SOURCE DATA:

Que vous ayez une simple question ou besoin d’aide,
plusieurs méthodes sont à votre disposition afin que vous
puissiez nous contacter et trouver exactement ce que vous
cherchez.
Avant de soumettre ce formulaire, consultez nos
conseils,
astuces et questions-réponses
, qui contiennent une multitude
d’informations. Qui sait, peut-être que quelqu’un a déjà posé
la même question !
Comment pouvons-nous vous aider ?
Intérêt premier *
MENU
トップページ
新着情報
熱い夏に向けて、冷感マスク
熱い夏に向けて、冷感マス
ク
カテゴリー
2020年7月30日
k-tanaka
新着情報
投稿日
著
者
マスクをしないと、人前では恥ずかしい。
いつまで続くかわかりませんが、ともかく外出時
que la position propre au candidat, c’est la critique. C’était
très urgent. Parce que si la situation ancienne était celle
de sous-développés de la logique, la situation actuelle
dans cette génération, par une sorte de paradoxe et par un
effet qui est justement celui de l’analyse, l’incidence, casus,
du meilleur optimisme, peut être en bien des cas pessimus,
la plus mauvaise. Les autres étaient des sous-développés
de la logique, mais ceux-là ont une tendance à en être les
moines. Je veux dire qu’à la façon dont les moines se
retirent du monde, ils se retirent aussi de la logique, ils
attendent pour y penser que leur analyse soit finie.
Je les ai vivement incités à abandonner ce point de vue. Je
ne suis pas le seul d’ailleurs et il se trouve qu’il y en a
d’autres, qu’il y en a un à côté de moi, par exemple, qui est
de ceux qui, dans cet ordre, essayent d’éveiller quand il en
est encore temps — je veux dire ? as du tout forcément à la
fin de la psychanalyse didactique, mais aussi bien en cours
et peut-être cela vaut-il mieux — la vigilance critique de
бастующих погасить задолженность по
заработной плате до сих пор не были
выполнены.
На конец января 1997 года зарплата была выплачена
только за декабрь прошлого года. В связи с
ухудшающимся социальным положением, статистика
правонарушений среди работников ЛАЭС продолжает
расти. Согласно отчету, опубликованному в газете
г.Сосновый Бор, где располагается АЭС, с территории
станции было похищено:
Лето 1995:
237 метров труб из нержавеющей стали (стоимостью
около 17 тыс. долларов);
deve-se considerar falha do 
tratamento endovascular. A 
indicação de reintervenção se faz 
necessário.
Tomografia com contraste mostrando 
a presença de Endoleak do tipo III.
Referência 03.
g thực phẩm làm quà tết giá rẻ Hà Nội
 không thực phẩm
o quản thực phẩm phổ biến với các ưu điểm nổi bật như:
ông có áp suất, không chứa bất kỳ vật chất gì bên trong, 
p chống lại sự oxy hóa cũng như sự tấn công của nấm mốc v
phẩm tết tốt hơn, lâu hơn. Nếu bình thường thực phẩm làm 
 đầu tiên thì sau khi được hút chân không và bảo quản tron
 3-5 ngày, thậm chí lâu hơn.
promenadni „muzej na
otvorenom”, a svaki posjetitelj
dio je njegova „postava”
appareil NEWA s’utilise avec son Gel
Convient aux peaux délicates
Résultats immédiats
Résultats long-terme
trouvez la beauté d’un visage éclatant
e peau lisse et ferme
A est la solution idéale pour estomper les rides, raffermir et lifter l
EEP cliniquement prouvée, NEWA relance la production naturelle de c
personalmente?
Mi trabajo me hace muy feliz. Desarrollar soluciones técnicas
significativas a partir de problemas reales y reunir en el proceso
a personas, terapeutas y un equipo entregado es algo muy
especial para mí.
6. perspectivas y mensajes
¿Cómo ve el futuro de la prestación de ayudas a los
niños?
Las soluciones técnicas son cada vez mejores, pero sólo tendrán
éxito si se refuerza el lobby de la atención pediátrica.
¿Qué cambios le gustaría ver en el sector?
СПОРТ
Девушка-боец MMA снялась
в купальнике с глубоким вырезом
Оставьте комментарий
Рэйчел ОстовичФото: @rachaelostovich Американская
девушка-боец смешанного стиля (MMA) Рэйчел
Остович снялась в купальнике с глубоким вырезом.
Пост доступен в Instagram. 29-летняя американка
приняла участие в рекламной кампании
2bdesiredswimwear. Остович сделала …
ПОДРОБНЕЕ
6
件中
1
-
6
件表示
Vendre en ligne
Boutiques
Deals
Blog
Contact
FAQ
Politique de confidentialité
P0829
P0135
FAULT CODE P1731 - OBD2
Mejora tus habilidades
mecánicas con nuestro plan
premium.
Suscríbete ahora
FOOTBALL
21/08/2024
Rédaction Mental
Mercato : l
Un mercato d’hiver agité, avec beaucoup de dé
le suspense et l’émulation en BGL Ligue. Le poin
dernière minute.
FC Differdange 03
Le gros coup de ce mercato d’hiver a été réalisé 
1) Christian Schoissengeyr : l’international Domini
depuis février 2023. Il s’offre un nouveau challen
---
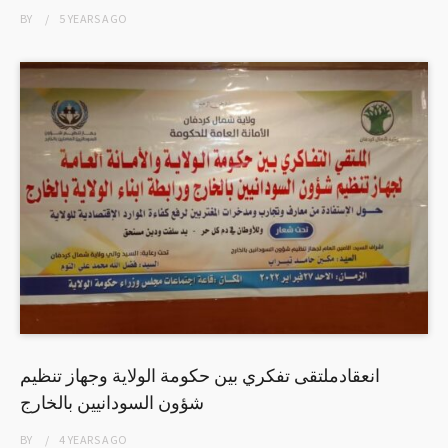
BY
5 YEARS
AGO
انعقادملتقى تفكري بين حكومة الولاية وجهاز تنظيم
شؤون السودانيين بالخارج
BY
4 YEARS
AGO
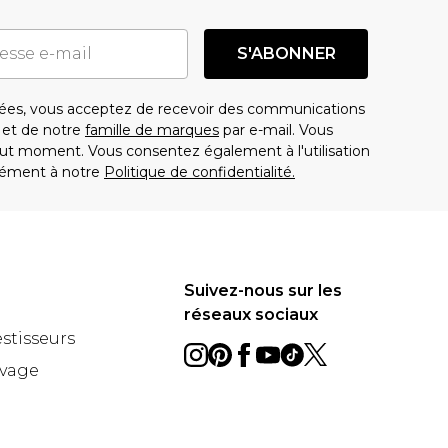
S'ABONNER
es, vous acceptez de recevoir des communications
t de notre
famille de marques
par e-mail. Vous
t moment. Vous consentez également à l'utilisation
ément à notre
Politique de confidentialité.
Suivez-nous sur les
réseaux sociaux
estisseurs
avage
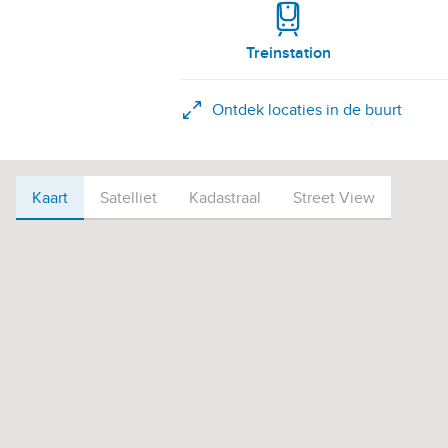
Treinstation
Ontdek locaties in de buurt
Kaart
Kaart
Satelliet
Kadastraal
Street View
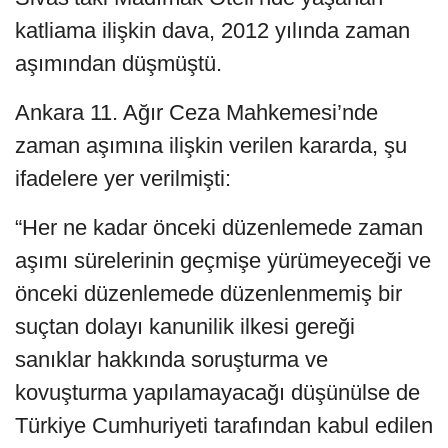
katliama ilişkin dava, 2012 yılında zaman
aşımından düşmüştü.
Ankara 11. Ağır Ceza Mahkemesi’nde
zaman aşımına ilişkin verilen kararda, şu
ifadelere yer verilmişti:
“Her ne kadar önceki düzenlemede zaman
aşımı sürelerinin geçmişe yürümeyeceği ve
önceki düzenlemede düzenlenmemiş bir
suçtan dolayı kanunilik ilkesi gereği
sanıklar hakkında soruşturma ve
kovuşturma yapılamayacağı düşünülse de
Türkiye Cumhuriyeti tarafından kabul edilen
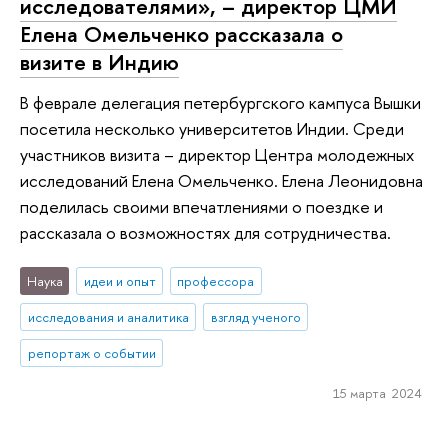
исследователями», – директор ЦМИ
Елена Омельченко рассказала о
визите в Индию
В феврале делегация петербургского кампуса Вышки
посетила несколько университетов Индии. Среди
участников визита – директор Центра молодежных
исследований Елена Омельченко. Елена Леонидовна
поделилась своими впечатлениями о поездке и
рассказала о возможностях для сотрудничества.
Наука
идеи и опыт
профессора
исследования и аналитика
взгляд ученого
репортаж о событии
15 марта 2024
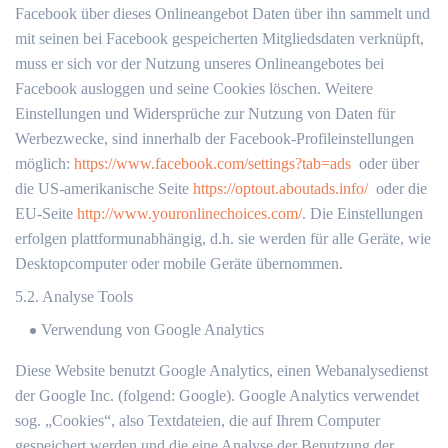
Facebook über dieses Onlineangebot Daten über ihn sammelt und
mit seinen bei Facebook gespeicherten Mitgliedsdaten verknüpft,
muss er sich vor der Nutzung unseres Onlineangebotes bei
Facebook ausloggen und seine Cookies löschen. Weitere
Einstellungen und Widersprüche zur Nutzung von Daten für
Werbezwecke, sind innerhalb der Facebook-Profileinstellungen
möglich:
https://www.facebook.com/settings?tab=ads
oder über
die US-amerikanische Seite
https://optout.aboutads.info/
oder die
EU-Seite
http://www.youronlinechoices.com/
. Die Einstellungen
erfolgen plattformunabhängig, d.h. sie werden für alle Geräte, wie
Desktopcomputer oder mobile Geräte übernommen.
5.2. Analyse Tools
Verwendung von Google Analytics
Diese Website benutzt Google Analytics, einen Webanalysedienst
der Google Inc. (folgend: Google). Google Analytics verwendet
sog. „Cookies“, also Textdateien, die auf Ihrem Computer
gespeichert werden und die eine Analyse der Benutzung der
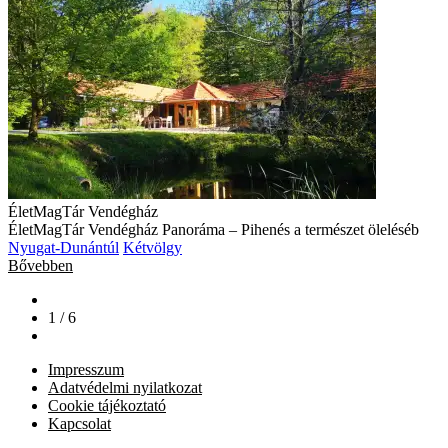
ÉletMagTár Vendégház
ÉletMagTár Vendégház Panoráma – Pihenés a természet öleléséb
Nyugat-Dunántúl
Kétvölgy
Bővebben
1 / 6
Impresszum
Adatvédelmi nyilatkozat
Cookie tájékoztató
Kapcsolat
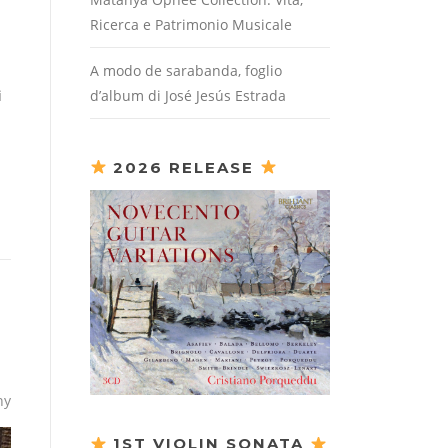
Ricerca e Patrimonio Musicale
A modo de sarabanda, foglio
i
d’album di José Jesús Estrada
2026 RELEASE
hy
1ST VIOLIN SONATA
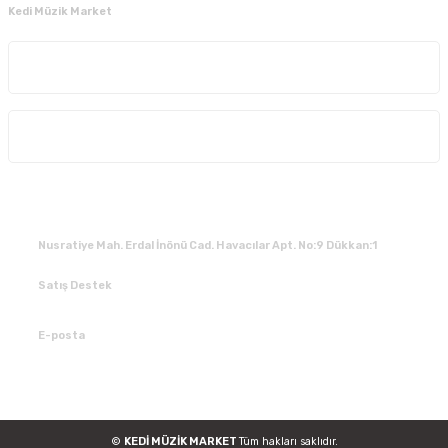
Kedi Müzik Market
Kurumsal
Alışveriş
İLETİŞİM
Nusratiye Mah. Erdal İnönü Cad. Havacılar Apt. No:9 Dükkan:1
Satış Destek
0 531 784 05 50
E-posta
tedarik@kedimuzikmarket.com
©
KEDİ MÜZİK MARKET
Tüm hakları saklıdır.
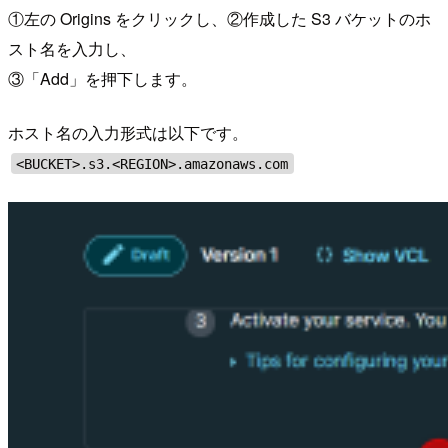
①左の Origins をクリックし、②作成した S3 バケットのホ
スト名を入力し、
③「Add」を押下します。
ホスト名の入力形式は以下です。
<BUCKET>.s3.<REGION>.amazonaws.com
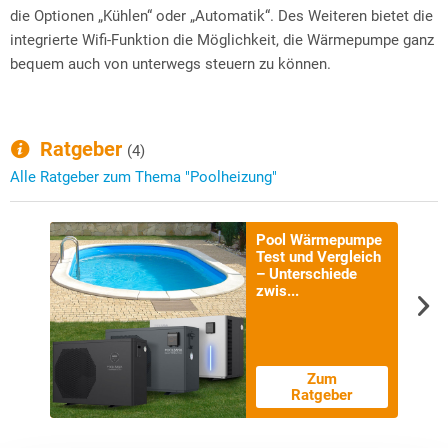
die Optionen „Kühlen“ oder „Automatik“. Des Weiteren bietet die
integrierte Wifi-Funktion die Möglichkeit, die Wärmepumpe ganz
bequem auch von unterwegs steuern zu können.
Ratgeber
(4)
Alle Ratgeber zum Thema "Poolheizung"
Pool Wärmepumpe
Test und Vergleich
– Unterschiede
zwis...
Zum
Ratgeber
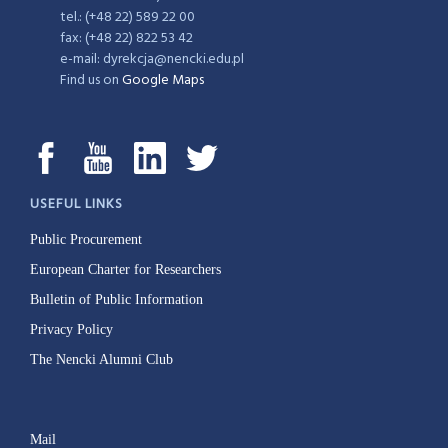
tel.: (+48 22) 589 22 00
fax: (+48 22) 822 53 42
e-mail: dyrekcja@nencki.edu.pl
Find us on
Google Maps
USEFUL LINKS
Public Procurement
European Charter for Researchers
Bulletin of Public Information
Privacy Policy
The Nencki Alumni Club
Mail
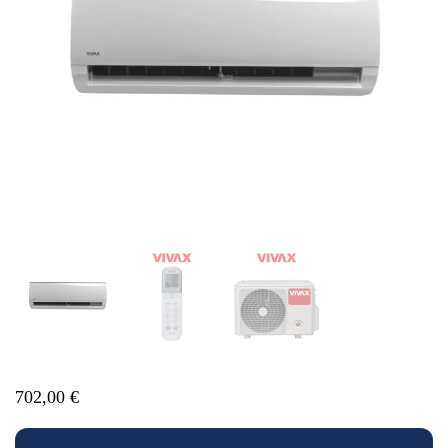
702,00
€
...
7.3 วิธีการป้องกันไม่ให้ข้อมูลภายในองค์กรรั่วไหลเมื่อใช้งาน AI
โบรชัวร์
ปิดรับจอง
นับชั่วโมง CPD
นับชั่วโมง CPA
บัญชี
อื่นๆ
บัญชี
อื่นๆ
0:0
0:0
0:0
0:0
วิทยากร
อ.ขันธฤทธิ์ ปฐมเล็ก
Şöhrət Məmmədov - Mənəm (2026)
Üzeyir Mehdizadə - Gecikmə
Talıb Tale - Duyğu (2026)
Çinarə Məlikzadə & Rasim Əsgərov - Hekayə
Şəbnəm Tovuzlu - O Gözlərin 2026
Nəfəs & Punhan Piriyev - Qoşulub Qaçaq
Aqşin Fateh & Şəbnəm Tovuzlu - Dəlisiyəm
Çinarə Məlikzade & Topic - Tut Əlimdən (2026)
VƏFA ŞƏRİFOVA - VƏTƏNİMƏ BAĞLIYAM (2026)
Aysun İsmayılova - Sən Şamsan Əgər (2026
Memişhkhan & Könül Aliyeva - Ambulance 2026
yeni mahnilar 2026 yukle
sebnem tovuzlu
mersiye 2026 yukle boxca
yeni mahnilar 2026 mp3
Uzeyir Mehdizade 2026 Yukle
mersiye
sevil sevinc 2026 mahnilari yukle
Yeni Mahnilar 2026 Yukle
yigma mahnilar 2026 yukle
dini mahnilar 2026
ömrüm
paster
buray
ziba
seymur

THE PROBLEM: Whenever a line of the data includes "critique", copy that line.

SOLUTION:
que la position propre au candidat, c’est la critique. C’était
et peut-être cela vaut-il mieux — la vigilance critique de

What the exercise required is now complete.